Saved data entries:
+ + + + + + +
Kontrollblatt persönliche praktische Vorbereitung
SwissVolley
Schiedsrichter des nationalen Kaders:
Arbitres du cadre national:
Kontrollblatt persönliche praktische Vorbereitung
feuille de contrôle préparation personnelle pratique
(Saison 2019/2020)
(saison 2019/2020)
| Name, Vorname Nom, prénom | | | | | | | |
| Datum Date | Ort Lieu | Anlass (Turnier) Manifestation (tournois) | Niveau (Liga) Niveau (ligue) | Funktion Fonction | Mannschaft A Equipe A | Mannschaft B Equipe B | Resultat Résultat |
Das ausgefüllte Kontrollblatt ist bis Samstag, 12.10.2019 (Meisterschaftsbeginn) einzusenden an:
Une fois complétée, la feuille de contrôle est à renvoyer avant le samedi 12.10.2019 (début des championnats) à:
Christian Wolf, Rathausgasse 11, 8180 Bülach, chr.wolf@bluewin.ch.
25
+ + + + + + +
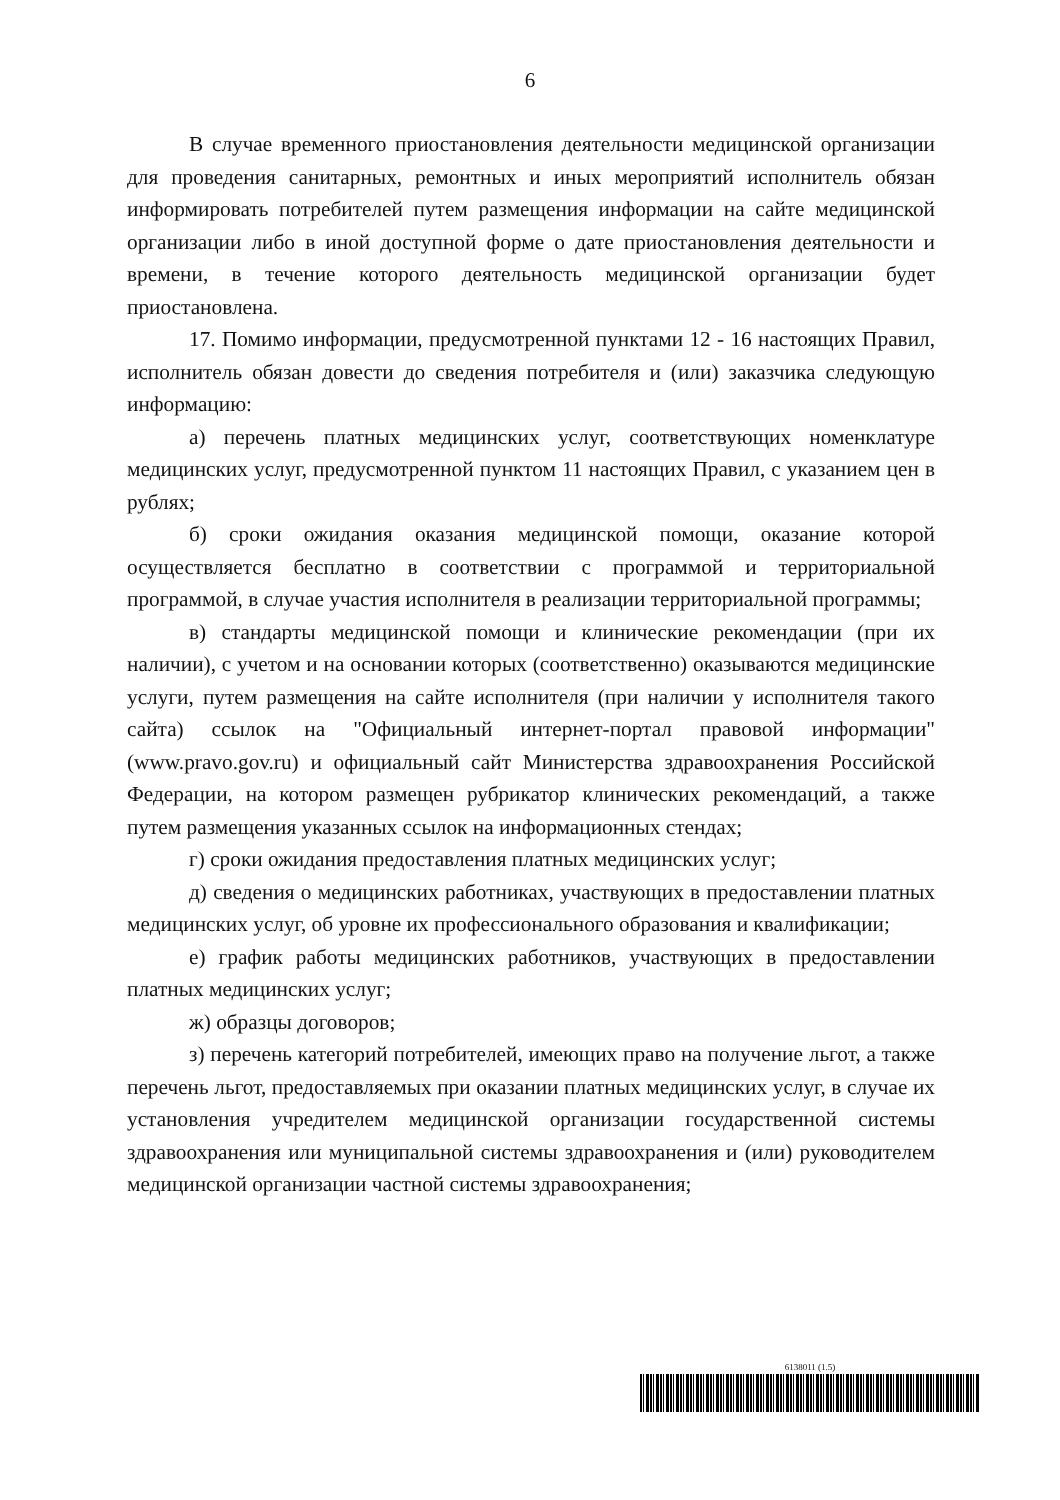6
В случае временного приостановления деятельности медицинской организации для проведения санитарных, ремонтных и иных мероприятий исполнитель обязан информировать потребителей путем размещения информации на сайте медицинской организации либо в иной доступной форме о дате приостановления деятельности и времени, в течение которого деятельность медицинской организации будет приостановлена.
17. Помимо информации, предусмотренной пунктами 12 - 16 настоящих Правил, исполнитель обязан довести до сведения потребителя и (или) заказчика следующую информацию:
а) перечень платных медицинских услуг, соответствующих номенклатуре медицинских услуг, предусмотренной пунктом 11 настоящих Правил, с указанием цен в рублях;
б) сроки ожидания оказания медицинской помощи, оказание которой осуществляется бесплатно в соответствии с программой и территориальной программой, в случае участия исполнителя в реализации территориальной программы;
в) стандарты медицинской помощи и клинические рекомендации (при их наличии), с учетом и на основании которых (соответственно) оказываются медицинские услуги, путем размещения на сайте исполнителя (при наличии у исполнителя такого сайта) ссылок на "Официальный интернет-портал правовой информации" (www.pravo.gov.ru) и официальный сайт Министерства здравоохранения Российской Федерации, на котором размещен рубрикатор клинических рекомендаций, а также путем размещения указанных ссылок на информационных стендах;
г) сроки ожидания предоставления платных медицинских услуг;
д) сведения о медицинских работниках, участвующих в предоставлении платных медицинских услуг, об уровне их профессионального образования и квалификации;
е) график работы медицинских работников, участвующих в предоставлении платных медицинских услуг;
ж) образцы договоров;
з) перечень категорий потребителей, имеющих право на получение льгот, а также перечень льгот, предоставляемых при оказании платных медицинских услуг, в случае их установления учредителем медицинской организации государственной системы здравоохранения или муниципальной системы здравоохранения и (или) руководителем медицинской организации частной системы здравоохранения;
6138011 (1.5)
+ + + + + + +
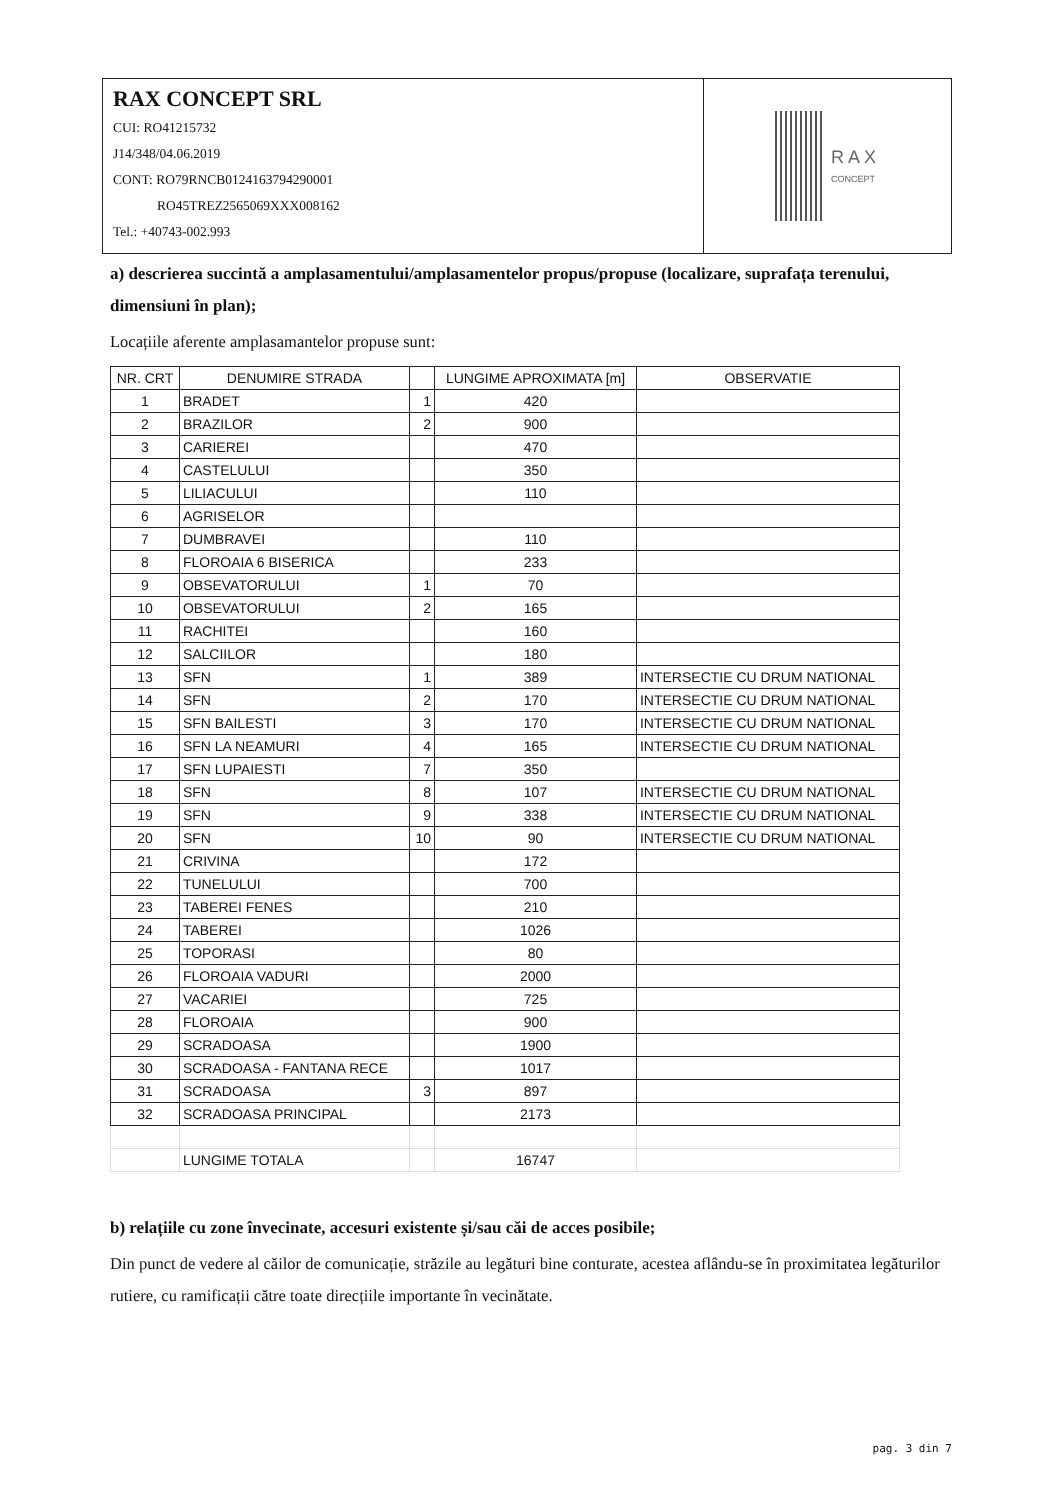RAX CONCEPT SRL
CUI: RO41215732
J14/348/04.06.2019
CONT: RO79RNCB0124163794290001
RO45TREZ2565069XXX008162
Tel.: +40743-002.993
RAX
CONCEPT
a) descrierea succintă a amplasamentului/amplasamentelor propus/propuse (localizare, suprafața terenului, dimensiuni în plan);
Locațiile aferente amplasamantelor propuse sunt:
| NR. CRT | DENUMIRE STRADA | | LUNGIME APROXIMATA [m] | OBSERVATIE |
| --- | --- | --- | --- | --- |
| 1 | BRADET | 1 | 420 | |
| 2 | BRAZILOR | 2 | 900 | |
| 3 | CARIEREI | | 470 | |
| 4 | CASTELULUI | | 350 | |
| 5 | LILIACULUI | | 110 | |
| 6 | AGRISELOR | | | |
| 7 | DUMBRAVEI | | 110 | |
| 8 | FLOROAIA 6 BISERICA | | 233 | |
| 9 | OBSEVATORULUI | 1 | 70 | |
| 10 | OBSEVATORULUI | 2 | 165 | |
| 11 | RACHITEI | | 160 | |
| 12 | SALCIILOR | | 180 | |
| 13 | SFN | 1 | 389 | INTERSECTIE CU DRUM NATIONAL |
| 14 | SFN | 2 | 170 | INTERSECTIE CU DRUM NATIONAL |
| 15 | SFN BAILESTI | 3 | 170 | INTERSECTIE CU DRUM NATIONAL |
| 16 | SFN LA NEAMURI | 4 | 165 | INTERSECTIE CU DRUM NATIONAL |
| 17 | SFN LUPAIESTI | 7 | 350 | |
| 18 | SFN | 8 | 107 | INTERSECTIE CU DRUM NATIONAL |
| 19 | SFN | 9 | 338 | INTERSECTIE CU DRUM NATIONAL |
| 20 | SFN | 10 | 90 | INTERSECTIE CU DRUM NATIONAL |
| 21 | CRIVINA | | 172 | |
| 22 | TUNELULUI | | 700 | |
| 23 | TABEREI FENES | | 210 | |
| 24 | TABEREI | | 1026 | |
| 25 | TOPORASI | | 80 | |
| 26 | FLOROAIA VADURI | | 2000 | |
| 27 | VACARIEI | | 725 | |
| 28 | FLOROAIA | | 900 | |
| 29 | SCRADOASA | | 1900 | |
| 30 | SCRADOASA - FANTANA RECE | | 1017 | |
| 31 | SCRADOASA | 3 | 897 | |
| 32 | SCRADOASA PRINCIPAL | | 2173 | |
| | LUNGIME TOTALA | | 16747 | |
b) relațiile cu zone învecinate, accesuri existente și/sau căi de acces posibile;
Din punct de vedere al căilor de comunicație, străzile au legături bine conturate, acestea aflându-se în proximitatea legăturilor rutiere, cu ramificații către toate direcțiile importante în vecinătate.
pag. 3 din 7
+ + + + + + +
*ABOUT THIS EXERCISE*: Return all lines above that mention the word "предусмотренной".

*SOLUTION TO THIS EXERCISE*:
17. Помимо информации, предусмотренной пунктами 12 - 16 настоящих Правил, исполнитель обязан довести до сведения потребителя и (или) заказчика следующую информацию:
а) перечень платных медицинских услуг, соответствующих номенклатуре медицинских услуг, предусмотренной пунктом 11 настоящих Правил, с указанием цен в рублях;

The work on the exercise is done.